Solved – Automatic keyword generation evaluation

text mining

I have a simple Text analyzer which generates keywords for a given input text. Till now I have been doing a manual evaluation of it, i.e., manually selecting keywords of a text and comparing them against the ones generated by the analyzer.

Is there any way in which I can automate this? I tried googling a lot for some free keyword generators which can help in this evaluation but have not found any till now. I would appreciate any suggestions on how to go about this.

Best Answer

There are several ways to evaluate keywords ...

Stand alone (evaluating only one generator at a time)

According to wikipedia (Index Term as a synonym for keyword in Information Retrieval), a keyword is

(a) term that captures the essence of the topic of a document

which can be either mean that the term is a summary which does not appear in the document (hard for machines) or a term, which (maybe in variations) appears often in the document (easy for machines), but not too often (so that it might be a common word like "and"). A commonly used method here is the TF-IDF-score.

But what means "often" and "too often" ? This is unclear ... it is in the eye of the beholder ... and exactly the reason why this sort of standalone validation is not possible

Comparing the output of two keyword generators

... for the same set of documents. Assuming that you trust one of the generator and hence use it as reference, you can calculate the overlap using e.g. Jaccard Index.

As a result, the keywords of your generator are as valid as the one from the reference generator, but not necessary valid or useful per se.

Evaluating the keyword relevance for an application

... to illustrate the issue why standalone validation is not possible.

Suppose you have two documents, each containing the following words (among useless others)

  • document A: love, feeling
  • document B: hate, feeling

and 100000 more documents all about statistics where neither of both words does appear.

Now you have to pick one, only one. Which one is the best ? It depends ...

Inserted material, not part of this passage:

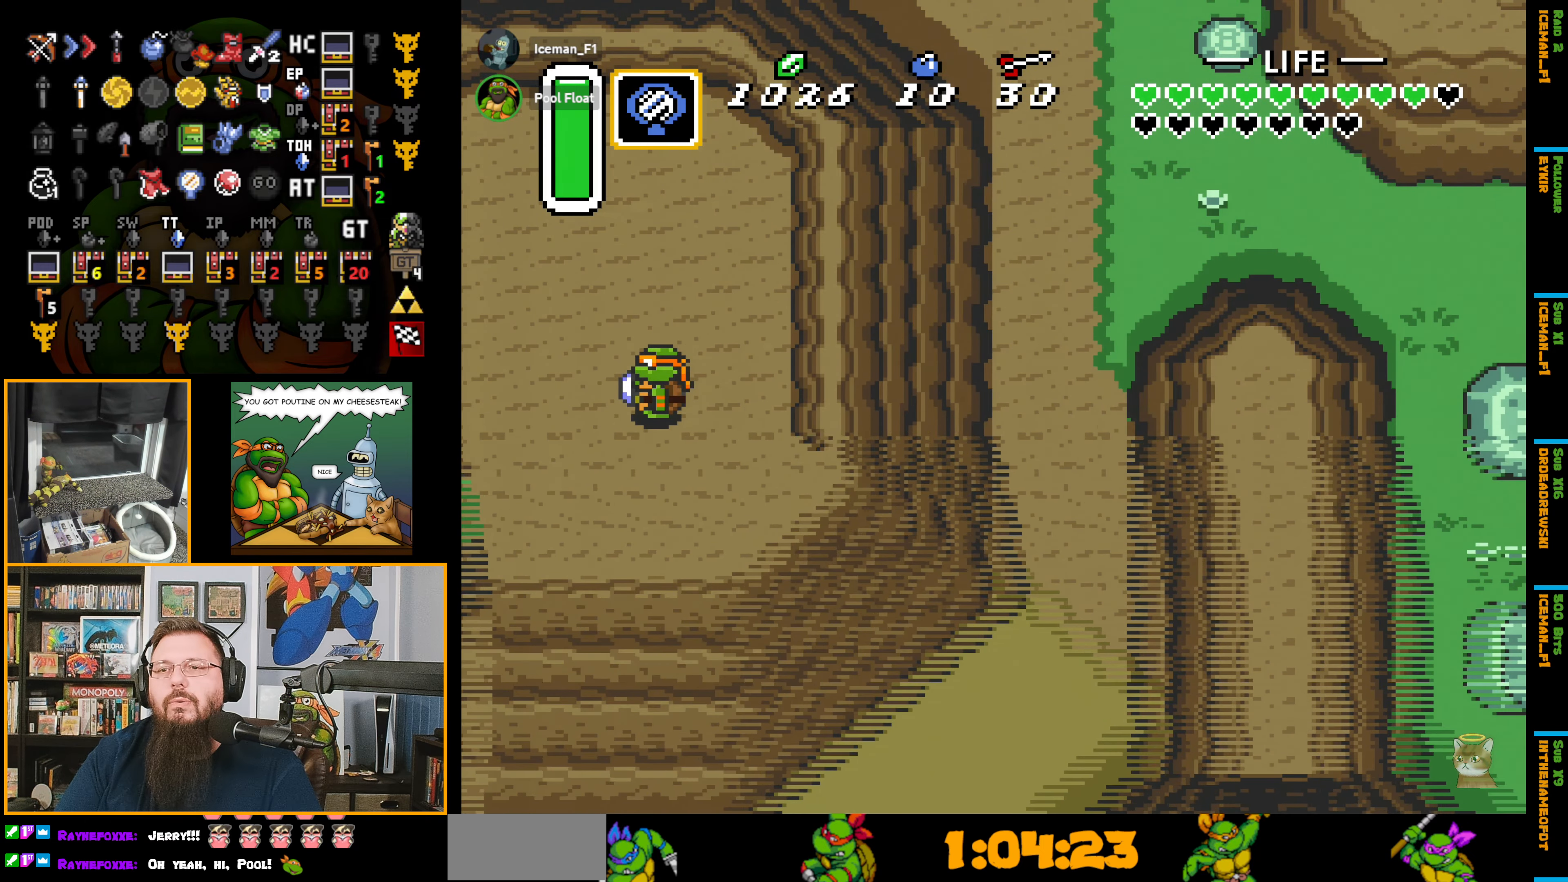
{"buttons": ["DPAD_UP", "DPAD_LEFT"], "events": [[83, "DPAD_LEFT", "down"]]}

  • If you want to cluster the documents according to their topic, you have to use feeling.
  • If you want to create a sentiment classifer, which labels all documents as positive, negative or neutral, you have to use love and hate, because otherwise you cannot distinguish both.

In summary one can easy evaluate whether a set of keywords is useful for an application, may it be a sentiment classifer, a spam detector or a search engine. But it is not said that a keyword useful for one application is useful for another one, too.

Update

Seems to be a rule of the internet: Everything you can think of is probably already a research discipline: Terminology Extraction.